I due poliziotti uccisi a Dalmine:
dopo 38 anni il ricordo è sempre vivo

Nemmeno la neve caduta abbondante la notte precedente è riuscita ad attutire il ruggito del traffico fuori dal casello autostradale di Dalmine. Ma forse, per commemorare due giovani uomini morti perché stavano facendo il proprio dovere, il silenzio non è abbastanza.

Ci vogliono i sobbalzi del traffico pesante che rimandano a quella infame sparatoria. Ci vogliono le frenate delle auto che ricordano con il loro stridore quanto ingiusto sia stato quel sacrificio. Ci vogliono gli occhi lucidi di chi quei due poliziotti li amava. E ci vuole lo scuotimento di testa di chi non li ha mai incontrati, anche se indossa quelle stesse divise.

A Dalmine 38 anni fa morivano in uno scontro a fuoco con la banda Vallanzasca due poliziotti della stradale, Luigi D’Andrea e Renato Barborini. Venerdì 6 febbraio tra Dalmine e Bergamo sono stati diversi i momenti organizzati per ricordarli. Il primo, al mattino alle 10,30 fuori dal casello di Dalmine. Una cerimonia semplice dove sorge il monumento eretto alla loro memoria, lì dove morirono nel 1977. Presenti le autorità civili, tra cui il sindaco di Bergamo Giorgio Gori, quello di Dalmine Lorella Alessio, l’assessore regionale Claudia Terzi, il deputato del Partito democratico Antonio Misiani, il prefetto Francesca Ferrandino e il questore Fortunato Finolli.

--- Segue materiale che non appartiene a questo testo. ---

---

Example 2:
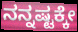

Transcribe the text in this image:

ನನ್ನಷ್ಟಕ್ಕೇ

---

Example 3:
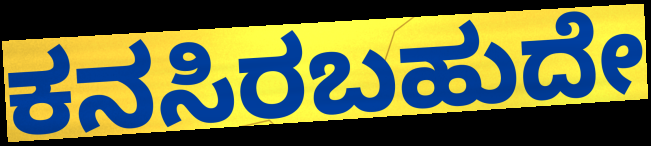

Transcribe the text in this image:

ಕನಸಿರಬಹುದೇ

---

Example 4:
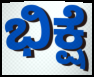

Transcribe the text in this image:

ಭಿಕ್ಷೆ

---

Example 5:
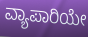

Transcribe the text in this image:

ವ್ಯಾಪಾರಿಯೇ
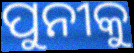
ପୁନୀକୁ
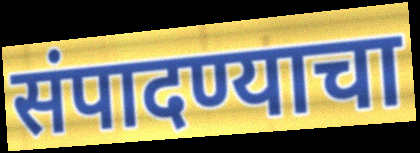
संपादण्याचा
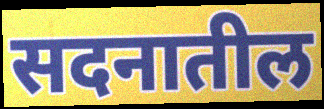
सदनातील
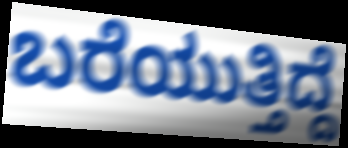
ಬರೆಯುತ್ತಿದ್ದೆ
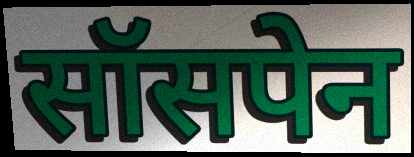
सॉसपेन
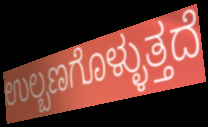
ಉಲ್ಬಣಗೊಳ್ಳುತ್ತದೆ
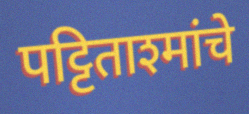
पट्टिताश्मांचे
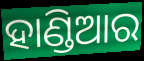
ହାଣ୍ଡିଆର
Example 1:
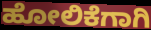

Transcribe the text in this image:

ಹೋಲಿಕೆಗಾಗಿ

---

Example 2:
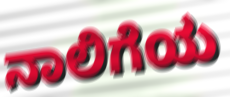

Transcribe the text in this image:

ನಾಲಿಗೆಯ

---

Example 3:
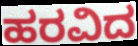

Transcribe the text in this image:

ಹರವಿದ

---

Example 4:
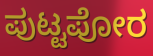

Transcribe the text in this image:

ಪುಟ್ಟಪೋರ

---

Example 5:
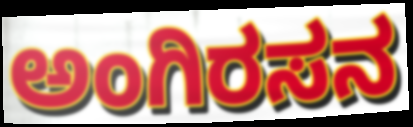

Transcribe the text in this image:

ಅಂಗಿರಸನ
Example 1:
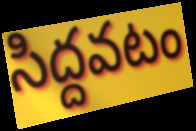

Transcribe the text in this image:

సిద్దవటం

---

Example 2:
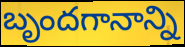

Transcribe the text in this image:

బృందగానాన్ని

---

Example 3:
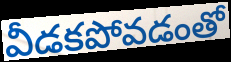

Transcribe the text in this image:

వీడకపోవడంతో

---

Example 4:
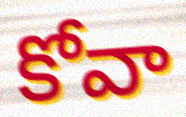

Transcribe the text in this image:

కోవా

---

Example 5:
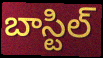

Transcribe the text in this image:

బాస్టిల్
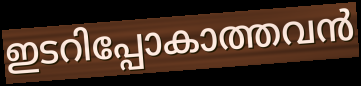
ഇടറിപ്പോകാത്തവൻ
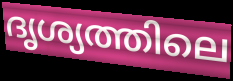
ദൃശ്യത്തിലെ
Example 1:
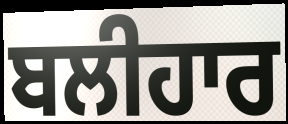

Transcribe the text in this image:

ਬਲੀਹਾਰ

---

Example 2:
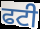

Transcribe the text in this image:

ਫਟੀ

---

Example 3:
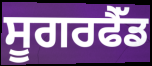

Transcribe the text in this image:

ਸੂਗਰਫੈੱਡ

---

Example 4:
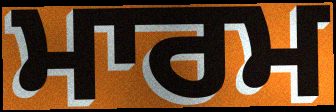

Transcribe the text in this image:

ਮਾਰਮ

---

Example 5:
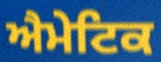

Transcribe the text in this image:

ਐਮੇਟਿਕ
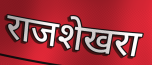
राजशेखरा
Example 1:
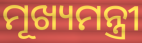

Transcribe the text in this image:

ମୂଖ୍ୟମନ୍ତ୍ରୀ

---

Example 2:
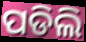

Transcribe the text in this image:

ପଡିଲି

C’era il picchetto d’onore in divisa con la presenza dai vertici della polizia, dei carabinieri, della polstrada e altre forze dell’ordine. Davanti al monumento i parenti degli agenti uccisi: la moglie di D’Andrea, Gabriella Vitali, e il fratello di Barborini, Alberto Barborini, venuto da Trento. Emozionate il momento del «Silenzio» suonato dal trombettista a cui sono seguite le preghiere di don Giulio Marchesini, assistente spirituale della polizia al servizio della questura di Bergamo.

La seconda cerimonia, alle 14,30 al famedio del cimitero di Bergamo. Lì dove riposano gli illustri rappresentanti della città e dove sono state trasferite le spoglie di D’Andrea. Accanto alle targhe commemorative per Angelo Roncalli, Francesco Nullo, Donato Calvi, Simone Mayr, Arcangelo Ghisleri per citarne alcune, da ieri c’è n’è una in più: quella dedicata a Luigi D’Andrea, medaglia d’oro al valore civile. Anche qui tante istituzioni.

Era presente anche il vescovo Francesco Beschi. Toccante il discorso del presidente del Consiglio comunale di Bergamo Marzia Marchesi, che ha ricordato Luigi D’Andrea citando le parole che Sandro Pertini ha usato per il maresciallo quando lo ha insignito della medaglia al valore civile: «Con ferma e coraggiosa determinazione non esitava a reagire prontamente con la propria pistola d’ordinanza. Ma nel corso del conflitto a fuoco che ne seguiva, cadeva mortalmente colpito. Luminoso esempio di assoluta dedizione al dovere spinta fino all’estremo sacrificio».

Un esempio, ha continuato la Marchesi, «che deve stare con le persone eccellenti in questo luogo eccellente. Lui, che è stato un poliziotto nell’animo». La vedova, Gabriella Vitali, commossa e orgogliosa ha ringraziato: «Avete fatto un grande regalo non a me, ma alla memoria di un uomo in divisa che è stato ucciso solo per aver compiuto il suo lavoro. Questo gesto rende grande Bergamo. Ringrazio l’Amministrazione, ringrazio la mia città. Questo riconoscimento a un uomo di Stato è un riconoscimento anche a tutti quelli che oggi indossano una divisa».

Le ultime parole sono quelle del vescovo Beschi, che durante la benedizione ha rivolto una preghiera affinché «il maresciallo D’Andrea abbia la pace dei giusti, i suoi famigliari il giusto conforto, le forze dell’ordine dalla loro parte sempre la forza della legge. E che tutti i cittadini seguano le vie della fratellanza e della legalità».